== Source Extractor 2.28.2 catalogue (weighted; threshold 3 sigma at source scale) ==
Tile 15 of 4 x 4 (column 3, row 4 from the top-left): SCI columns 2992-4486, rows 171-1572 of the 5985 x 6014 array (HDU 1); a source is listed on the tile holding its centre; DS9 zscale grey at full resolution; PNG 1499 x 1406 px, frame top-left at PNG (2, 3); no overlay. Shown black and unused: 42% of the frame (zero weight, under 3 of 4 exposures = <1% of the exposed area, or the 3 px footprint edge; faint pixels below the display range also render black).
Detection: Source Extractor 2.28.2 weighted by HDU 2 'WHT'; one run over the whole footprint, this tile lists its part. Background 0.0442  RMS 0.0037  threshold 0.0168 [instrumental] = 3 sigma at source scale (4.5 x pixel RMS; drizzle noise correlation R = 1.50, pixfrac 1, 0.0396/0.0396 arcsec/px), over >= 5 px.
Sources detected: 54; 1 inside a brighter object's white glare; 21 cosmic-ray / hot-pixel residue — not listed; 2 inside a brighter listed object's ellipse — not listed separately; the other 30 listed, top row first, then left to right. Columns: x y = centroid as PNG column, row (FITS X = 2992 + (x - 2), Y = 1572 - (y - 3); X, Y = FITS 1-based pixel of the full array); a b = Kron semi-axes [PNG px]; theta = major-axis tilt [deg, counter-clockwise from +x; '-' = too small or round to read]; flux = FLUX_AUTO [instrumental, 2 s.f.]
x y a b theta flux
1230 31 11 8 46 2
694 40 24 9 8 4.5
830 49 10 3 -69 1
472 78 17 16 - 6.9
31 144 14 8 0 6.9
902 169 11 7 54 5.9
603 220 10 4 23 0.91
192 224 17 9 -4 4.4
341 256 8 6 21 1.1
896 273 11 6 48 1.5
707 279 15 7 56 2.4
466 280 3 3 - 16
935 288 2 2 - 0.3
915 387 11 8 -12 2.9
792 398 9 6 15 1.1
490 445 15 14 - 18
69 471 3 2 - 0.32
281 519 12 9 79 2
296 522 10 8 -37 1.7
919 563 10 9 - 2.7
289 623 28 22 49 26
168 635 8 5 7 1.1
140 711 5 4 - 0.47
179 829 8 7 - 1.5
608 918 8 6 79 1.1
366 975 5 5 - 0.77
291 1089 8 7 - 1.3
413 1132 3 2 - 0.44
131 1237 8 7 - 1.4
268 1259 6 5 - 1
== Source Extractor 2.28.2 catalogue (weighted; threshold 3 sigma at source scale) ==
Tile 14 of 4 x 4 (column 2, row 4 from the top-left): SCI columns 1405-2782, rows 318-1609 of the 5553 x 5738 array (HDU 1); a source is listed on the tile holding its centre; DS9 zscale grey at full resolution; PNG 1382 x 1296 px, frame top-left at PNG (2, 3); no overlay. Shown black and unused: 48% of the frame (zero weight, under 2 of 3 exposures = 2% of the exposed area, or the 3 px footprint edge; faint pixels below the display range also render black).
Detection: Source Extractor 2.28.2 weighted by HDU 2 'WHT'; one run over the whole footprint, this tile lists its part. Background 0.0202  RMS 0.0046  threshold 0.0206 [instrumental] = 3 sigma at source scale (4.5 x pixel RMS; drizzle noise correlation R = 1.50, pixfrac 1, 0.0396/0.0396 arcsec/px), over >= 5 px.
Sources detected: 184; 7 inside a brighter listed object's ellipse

WHAT TO PRODUCE
Reproduce the records from their first line up to and including the line that contains "Tile 15 of 4".

ANSWER FOR THIS EXERCISE
== Source Extractor 2.28.2 catalogue (weighted; threshold 3 sigma at source scale) ==
Tile 15 of 4 x 4 (column 3, row 4 from the top-left): SCI columns 2992-4486, rows 171-1572 of the 5985 x 6014 array (HDU 1); a source is listed on the tile holding its centre; DS9 zscale grey at full resolution; PNG 1499 x 1406 px, frame top-left at PNG (2, 3); no overlay. Shown black and unused: 42% of the frame (zero weight, under 3 of 4 exposures = <1% of the exposed area, or the 3 px footprint edge; faint pixels below the display range also render black).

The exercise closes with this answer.